[Dataset entries]
• • •

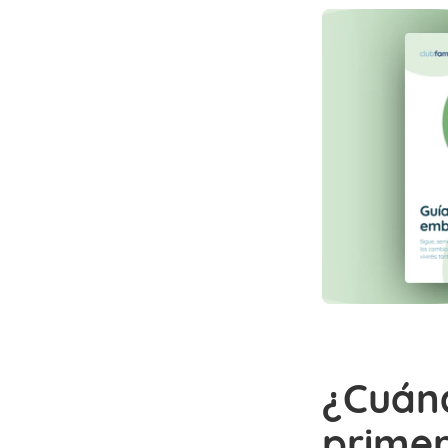
¿Cuán
primer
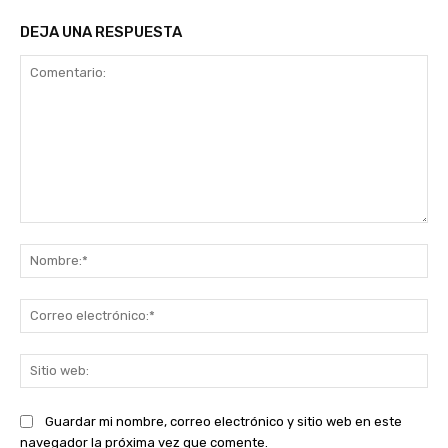
DEJA UNA RESPUESTA
Comentario:
No
Co
ele
Sit
we
Guardar mi nombre, correo electrónico y sitio web en este
navegador la próxima vez que comente.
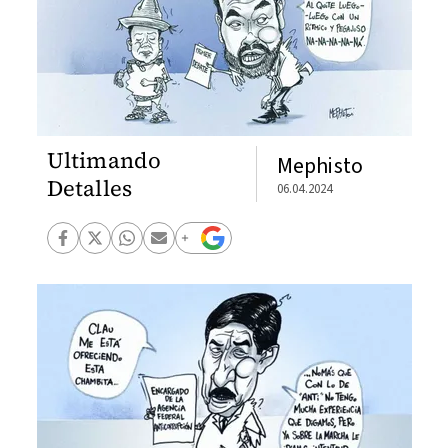
Ultimando
Mephisto
Detalles
06.04.2024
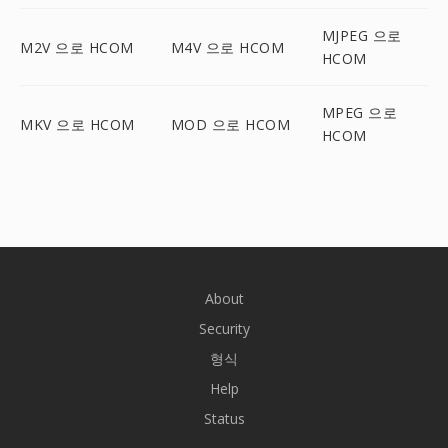
MJPEG 으로
M2V 으로 HCOM
M4V 으로 HCOM
HCOM
MPEG 으로
MKV 으로 HCOM
MOD 으로 HCOM
HCOM
About
Security
형식
Help
Status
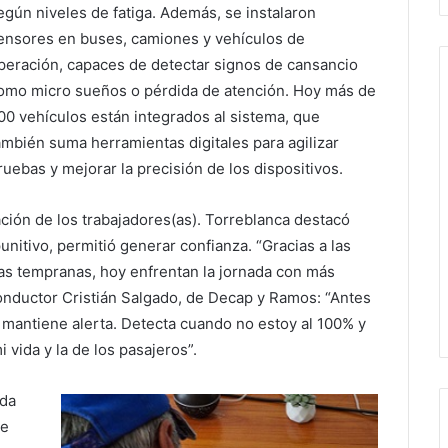
egún niveles de fatiga. Además, se instalaron
ensores en buses, camiones y vehículos de
peración, capaces de detectar signos de cansancio
omo micro sueños o pérdida de atención. Hoy más de
00 vehículos están integrados al sistema, que
ambién suma herramientas digitales para agilizar
ruebas y mejorar la precisión de los dispositivos.
ción de los trabajadores(as). Torreblanca destacó
unitivo, permitió generar confianza. “Gracias a las
rtas tempranas, hoy enfrentan la jornada con más
 conductor Cristián Salgado, de Decap y Ramos: “Antes
 mantiene alerta. Detecta cuando no estoy al 100% y
 vida y la de los pasajeros”.
ada
de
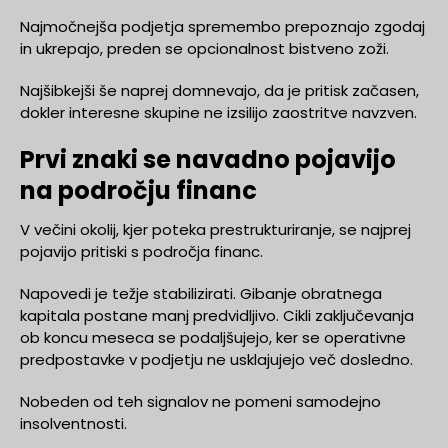
Najmočnejša podjetja spremembo prepoznajo zgodaj
in ukrepajo, preden se opcionalnost bistveno zoži.
Najšibkejši še naprej domnevajo, da je pritisk začasen,
dokler interesne skupine ne izsilijo zaostritve navzven.
Prvi znaki se navadno pojavijo
na področju financ
V večini okolij, kjer poteka prestrukturiranje, se najprej
pojavijo pritiski s področja financ.
Napovedi je težje stabilizirati. Gibanje obratnega
kapitala postane manj predvidljivo. Cikli zaključevanja
ob koncu meseca se podaljšujejo, ker se operativne
predpostavke v podjetju ne usklajujejo več dosledno.
Nobeden od teh signalov ne pomeni samodejno
insolventnosti.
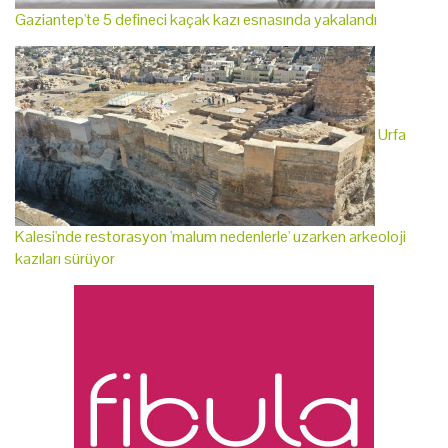
Gaziantep'te 5 defineci kaçak kazı esnasında yakalandı
Urfa
Kalesi'nde restorasyon 'malum nedenlerle' uzarken arkeoloji
kazıları sürüyor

• • •

Work required:
Find the lines above that include the string "financ" and copy them.

Result for this exercise:
na področju financ
pojavijo pritiski s področja financ.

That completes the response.